Loading...

verticapy.vDataColumn.aggregate#

vDataColumn.aggregate(func: list) TableSample#

Aggregates the vDataFrame using the input functions.

Parameters#

func: SQLExpression

List of the different aggregations:

  • aad:

    average absolute deviation.

  • approx_median:

    approximate median.

  • approx_q%:

    approximate q quantile (ex: approx_50% for the approximate median).

  • approx_unique:

    approximative cardinality.

  • count:

    number of non-missing elements.

  • cvar:

    conditional value at risk.

  • dtype:

    virtual column type.

  • iqr:

    interquartile range.

  • kurtosis:

    kurtosis.

  • jb:

    Jarque-Bera index.

  • mad:

    median absolute deviation.

  • max:

    maximum.

  • mean:

    average.

  • median:

    median.

  • min:

    minimum.

  • mode:

    most occurent element.

  • percent:

    percent of non-missing elements.

  • q%:

    q quantile (ex: 50% for the median) Use the approx_q% (approximate quantile) aggregation to get better performance.

  • prod:

    product.

  • range:

    difference between the max and the min.

  • sem:

    standard error of the mean.

  • skewness:

    skewness.

  • sum:

    sum.

  • std:

    standard deviation.

  • topk:

    kth most occurent element (ex: top1 for the mode).

  • topk_percent:

    kth most occurent element density.

  • unique:

    cardinality (count distinct).

  • var:

    variance.

Other aggregations will work if supported by your database version.

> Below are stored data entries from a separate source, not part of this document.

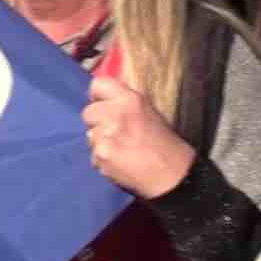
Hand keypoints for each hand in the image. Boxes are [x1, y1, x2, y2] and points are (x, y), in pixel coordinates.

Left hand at [82, 77, 195, 198]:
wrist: (172, 175)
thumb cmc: (164, 143)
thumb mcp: (148, 112)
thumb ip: (124, 104)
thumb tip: (103, 100)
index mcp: (130, 99)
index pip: (98, 84)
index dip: (98, 96)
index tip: (101, 103)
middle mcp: (115, 114)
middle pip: (88, 112)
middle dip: (97, 122)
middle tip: (114, 132)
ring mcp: (106, 135)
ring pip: (89, 135)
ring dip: (100, 142)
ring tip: (121, 150)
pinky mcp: (101, 155)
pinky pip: (93, 155)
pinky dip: (103, 160)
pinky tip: (120, 162)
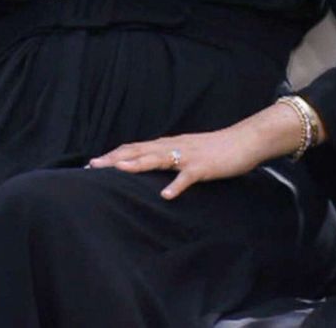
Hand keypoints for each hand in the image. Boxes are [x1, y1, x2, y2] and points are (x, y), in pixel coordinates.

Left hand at [86, 101, 311, 198]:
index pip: (134, 148)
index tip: (93, 162)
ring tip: (117, 171)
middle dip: (114, 159)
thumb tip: (148, 163)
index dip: (114, 155)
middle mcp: (172, 147)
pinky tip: (165, 195)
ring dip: (136, 165)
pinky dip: (176, 185)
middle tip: (93, 166)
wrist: (243, 141)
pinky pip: (187, 177)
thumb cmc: (214, 148)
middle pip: (138, 151)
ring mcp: (187, 156)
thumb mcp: (185, 150)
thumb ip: (168, 156)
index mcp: (167, 144)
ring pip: (157, 159)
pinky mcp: (203, 167)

columns: SQLColumns, optional

List of the vDataColumn’s names. If empty, depending on the aggregations, all or only numerical vDataColumns are used.

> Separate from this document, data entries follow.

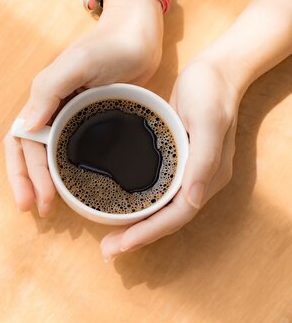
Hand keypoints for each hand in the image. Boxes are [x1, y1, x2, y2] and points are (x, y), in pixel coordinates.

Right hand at [5, 0, 163, 215]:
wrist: (141, 35)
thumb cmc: (111, 45)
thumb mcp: (78, 64)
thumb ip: (49, 90)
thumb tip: (25, 127)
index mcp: (42, 100)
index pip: (23, 143)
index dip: (26, 173)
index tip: (38, 200)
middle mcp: (51, 112)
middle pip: (28, 153)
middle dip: (29, 183)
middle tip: (40, 211)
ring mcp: (69, 118)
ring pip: (47, 156)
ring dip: (43, 182)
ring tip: (48, 207)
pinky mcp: (89, 123)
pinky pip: (69, 152)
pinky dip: (65, 172)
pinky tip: (72, 187)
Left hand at [101, 59, 241, 259]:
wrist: (215, 70)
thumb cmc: (210, 92)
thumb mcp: (207, 121)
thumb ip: (203, 160)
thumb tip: (193, 200)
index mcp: (207, 177)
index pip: (175, 217)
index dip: (148, 233)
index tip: (121, 245)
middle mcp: (197, 181)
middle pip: (165, 220)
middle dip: (137, 238)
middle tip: (107, 251)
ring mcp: (187, 173)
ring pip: (159, 210)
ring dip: (135, 227)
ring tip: (109, 239)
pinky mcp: (175, 163)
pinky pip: (155, 193)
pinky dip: (137, 206)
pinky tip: (118, 208)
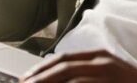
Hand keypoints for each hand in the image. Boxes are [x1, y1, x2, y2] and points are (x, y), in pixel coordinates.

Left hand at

ncols_block: int, optional

Number of columns used per query. Setting this parameter divides what would otherwise be one large query into many smaller queries called “blocks”, whose size is determine by the size of ncols_block.

processes: int, optional

Number of child processes to create. Setting this with the ncols_block parameter lets you parallelize a single query into many smaller queries, where each child process creates its own connection to the database and sends one query. This can improve query performance, but consumes more resources. If processes is set to 1, the queries are sent iteratively from a single process.

Returns#

TableSample

result.

Examples#

For this example, we will use the following dataset:

import verticapy as vp

data = vp.vDataFrame(
    {
        "x": [1, 2, 4, 9, 10, 15, 20, 22],
        "y": [1, 2, 1, 2, 1, 1, 2, 1],
        "z": [10, 12, 2, 1, 9, 8, 1, 3],
    }
)

With the aggregate method, you have the flexibility to select specific aggregates you wish to include in the query. This allows for more precise control over the aggregation process and helps tailor the results to your specific needs.

data["x"].aggregate(
    func = ["min", "approx_10%", "approx_50%", "approx_90%", "max"],
)
"x"
min1.0
approx_10%1.7
approx_50%9.5
approx_90%20.6
max22.0

Note

All the calculations are pushed to the database.

See also

vDataFrame.aggregate() : Aggregations for specific columns.
vDataColumn.describe() : Summarizes the information within the column.
vDataFrame.describe() : Summarizes the information for specific columns.